When Cowper had this period of more than 12 months of terrible affliction in 1773, he was already a mature believer and author of all the best-known and loved of his hymns. Yet he was for months in the blackest of despair, increased by a recurring nightmare (that he was apt to believe) to the effect that he was cast off by God. His impression of this was so great that he often believed it above the promises of Holy Scripture. And Cowper suffered further severe times of darkness, especially in the last years of his life.
Cowper's great problem was his natural disposition and constitution. Grace supported and strengthened him, but did not remove his weakness and proneness to serious depression.

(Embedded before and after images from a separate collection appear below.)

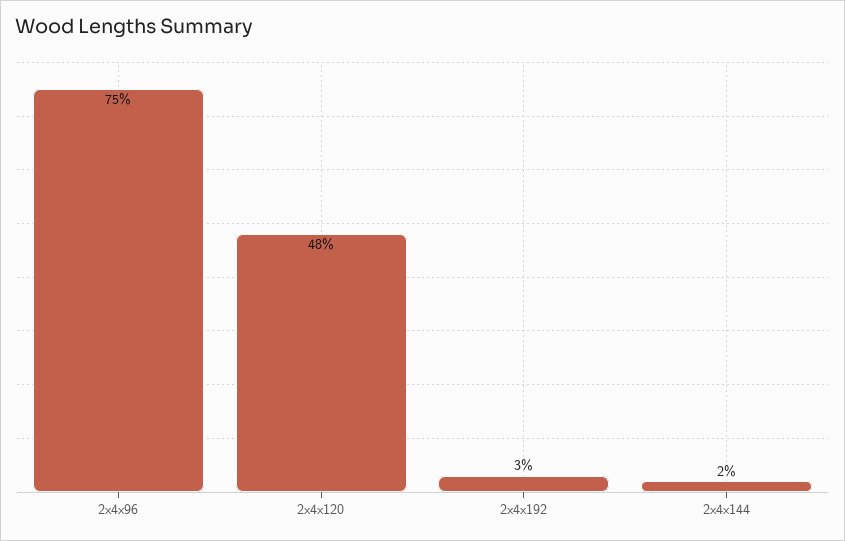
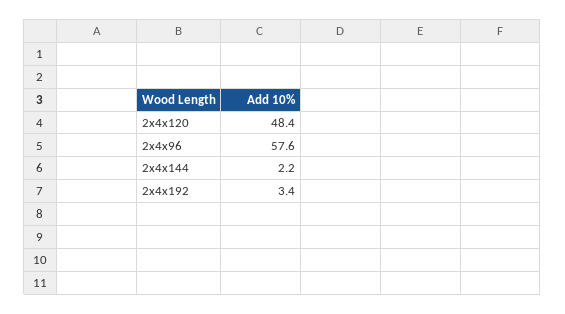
  {
-   "2x4x96": 75,
+   "2x4x96": 57.6,
    "2x4x120": 48.4,
    "2x4x192": 3.4,
    "2x4x144": 2.2
  }

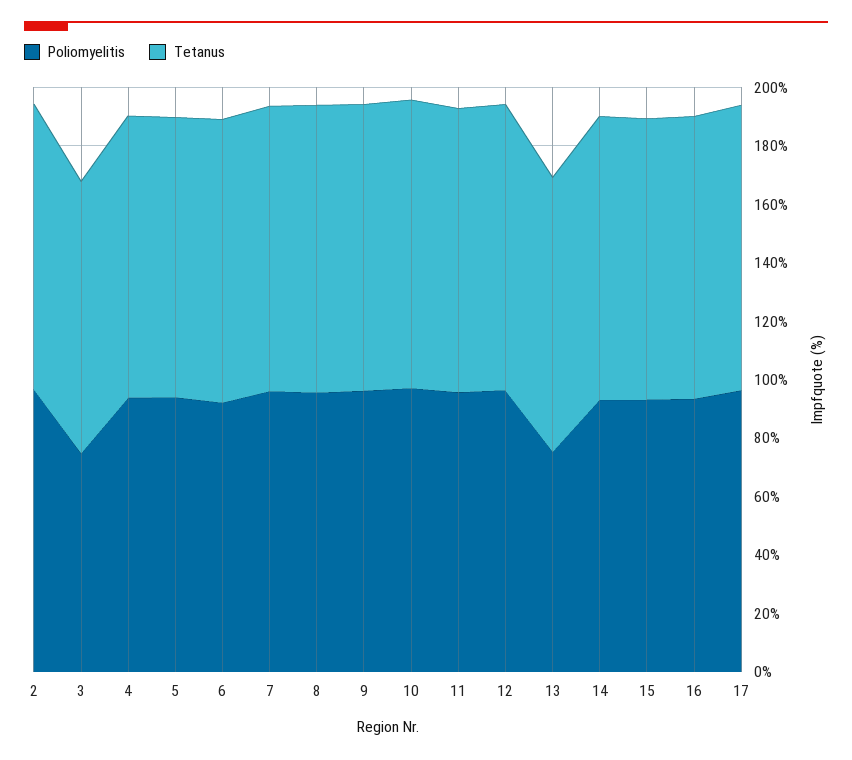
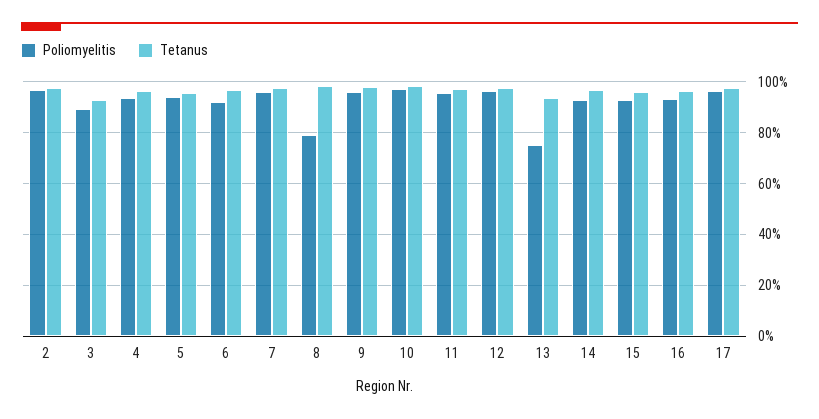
  {
    "Poliomyelitis": {
      "2": 97.5,
-     "3": 75,
+     "3": 90,
      "4": 92.5,
      "5": 95,
      "6": 92.5,
      "7": 95,
-     "8": 95,
+     "8": 80,
      "9": 95,
      "10": 97.5,
      "11": 95,
      "12": 97.5,
      "13": 75,
      "14": 92.5,
      "15": 92.5,
      "16": 92.5,
      "17": 97.5
    },
    "Tetanus": {
      "2": 97.5,
      "3": 92.5,
      "4": 97.5,
      "5": 95,
      "6": 97.5,
      "7": 97.5,
      "8": 97.5,
      "9": 97.5,
      "10": 97.5,
      "11": 97.5,
      "12": 97.5,
      "13": 95,
      "14": 97.5,
      "15": 95,
      "16": 97.5,
      "17": 97.5
    }
  }

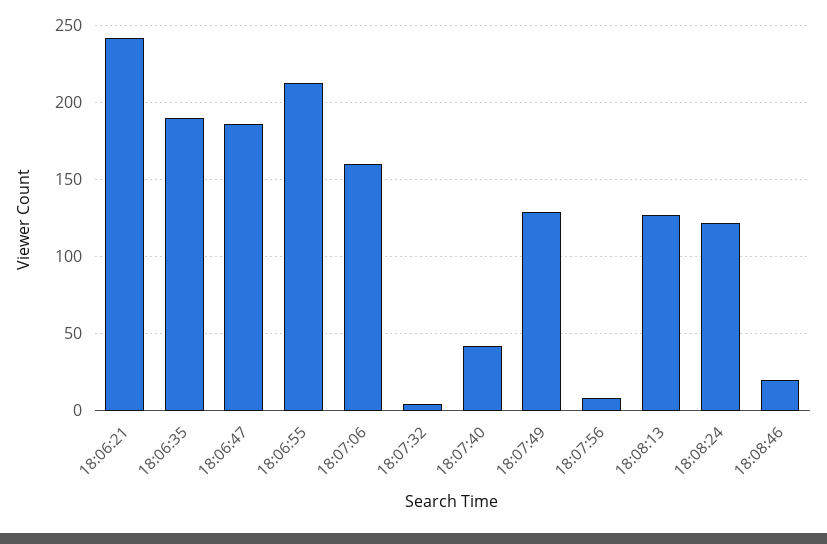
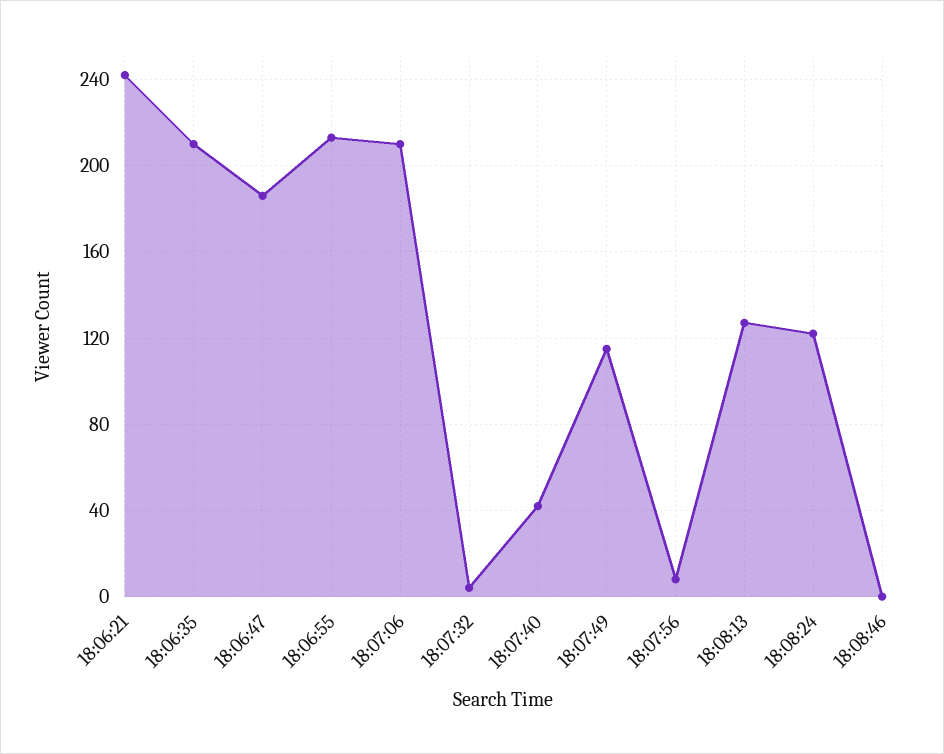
  {
    "18:06:21": 240,
-   "18:06:35": 190,
+   "18:06:35": 210,
    "18:06:47": 185,
    "18:06:55": 215,
-   "18:07:06": 160,
+   "18:07:06": 210,
    "18:07:32": 5,
    "18:07:40": 40,
-   "18:07:49": 130,
+   "18:07:49": 115,
    "18:07:56": 10,
    "18:08:13": 125,
    "18:08:24": 120,
-   "18:08:46": 20
+   "18:08:46": 0
  }

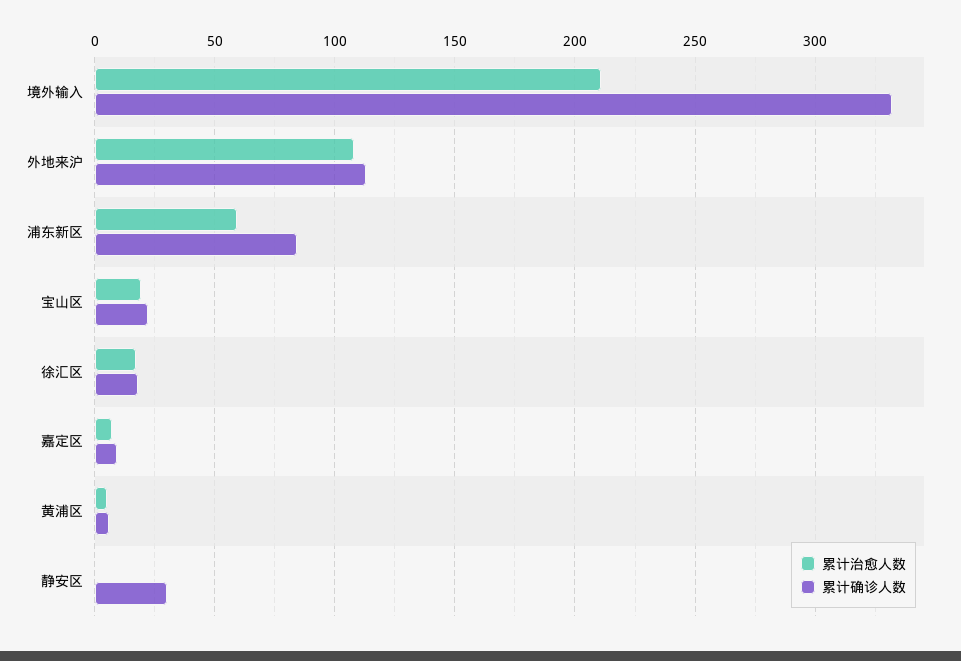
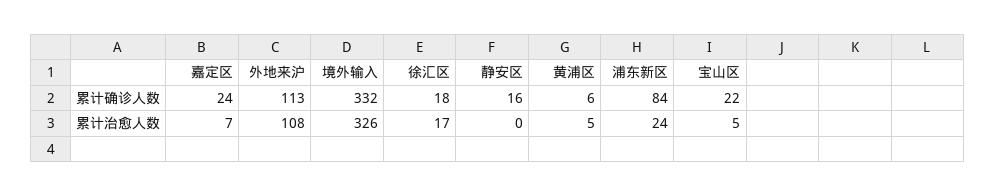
  {
    "累计治愈人数": {
-     "境外输入": 210,
+     "境外输入": 326,
      "外地来沪": 108,
-     "浦东新区": 60,
+     "浦东新区": 24,
-     "宝山区": 20,
+     "宝山区": 5,
      "徐汇区": 17,
      "嘉定区": 7,
      "黄浦区": 5,
      "静安区": 0
    },
    "累计确诊人数": {
      "境外输入": 332,
      "外地来沪": 113,
      "浦东新区": 84,
      "宝山区": 22,
      "徐汇区": 18,
-     "嘉定区": 10,
+     "嘉定区": 24,
      "黄浦区": 6,
-     "静安区": 30
+     "静安区": 16
    }
  }

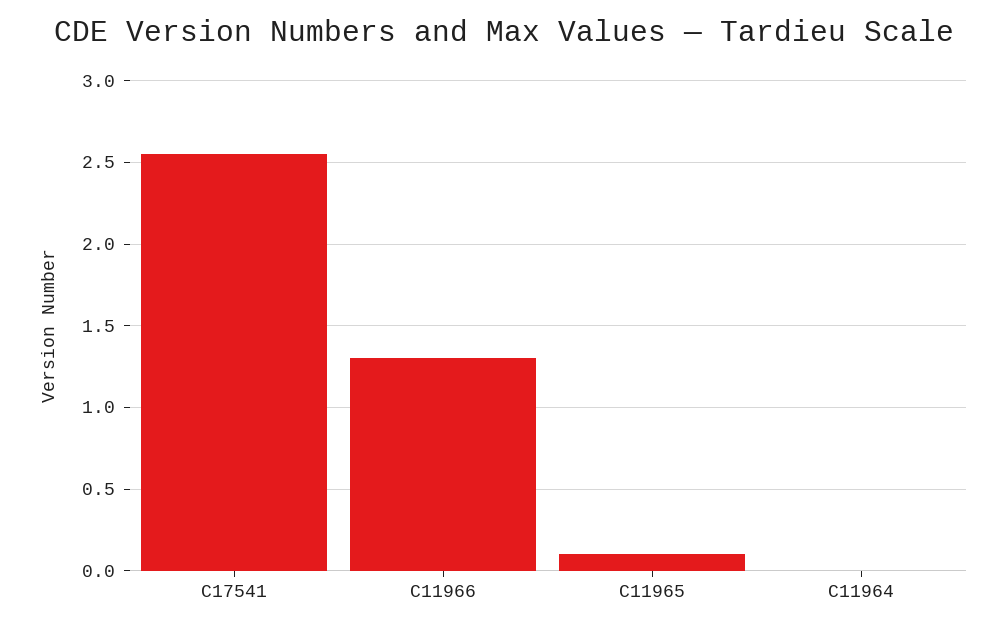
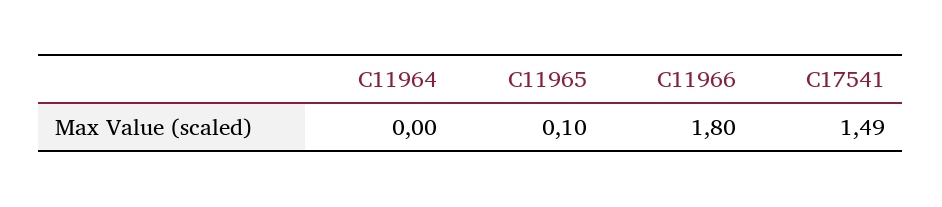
  {
-   "C17541": 2.55,
+   "C17541": 1.49,
-   "C11966": 1.3,
+   "C11966": 1.8,
    "C11965": 0.1,
    "C11964": 0
  }

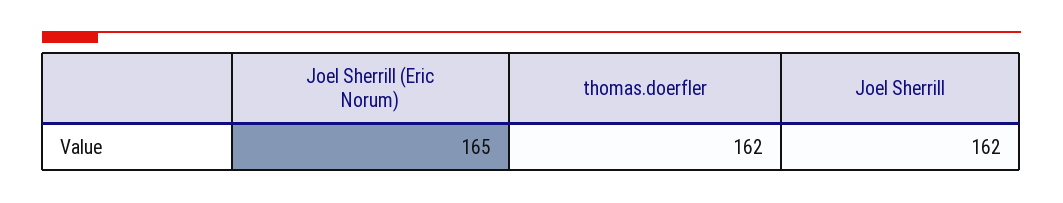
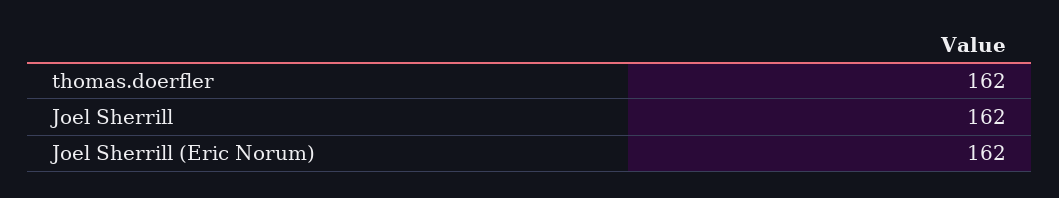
  {
-   "Joel Sherrill (Eric Norum)": 165,
+   "Joel Sherrill (Eric Norum)": 162,
    "thomas.doerfler": 162,
    "Joel Sherrill": 162
  }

Grace removes none of us from all the effects of the curse. Why the Lord allowed this great servant of his to go through such anguished darkness in which he seems to have at least contemplated suicide is a great and insoluble mystery. The Scripture does not justify God's dealings with his own. What it does do is to assure us that 'in all our affliction, he is afflicted', and that one day he will wipe every tear from our eyes.
Thankfully, the Lord preserved his servant William Cowper from taking his own life. In his great mercy he does that for his children in the vast majority of cases. Sometimes he interventions are clearly and strikingly miraculous. Far more often he preserves his children through the living concern, acceptance and service of other believers.

Caring

It can be frightening and exhausting to try to care for an unstable and deeply-depressed Christian. Indeed, so inadequate can we seem for the task that we can be sorely tempted to pass the job to others or run out on our friend fearing that we are only making things worse. It may well be that professional help is needed, but however much professional help a Christian friend or family member may receive, it will almost certainly be just as vital that they know they are wanted, accepted and valued by their friends if this awful temptation to take their own life is to be resisted. Such love will need to go beyond reassuring words of support and promises to pray for the depressed friend. There will be need to be frequent practical demonstrations of love, which will prove costly in terms of effort and nervous energy. Carers often feel painfully alone in their ordeal. No one else seems to understand the pressures of the situation. But the Lord knows and he has promised to help.

Resist

The same promise of sufficient grace is also God's Word to his depressed follower. God promises grace to withstand the beguiling temptation that his children sometimes face, to believe that taking their own life is the best option in their circumstances. And it can be a powerful temptation because suicide seems to offer both immediate heaven to the sufferer and relief of a great burden to the family and friends - though they do not see the situation like that at all. But it is no kind of solution, for God who is all-wise says that self-murder is very wrong. If you have such thoughts, do not listen to them. Resist them with all your power.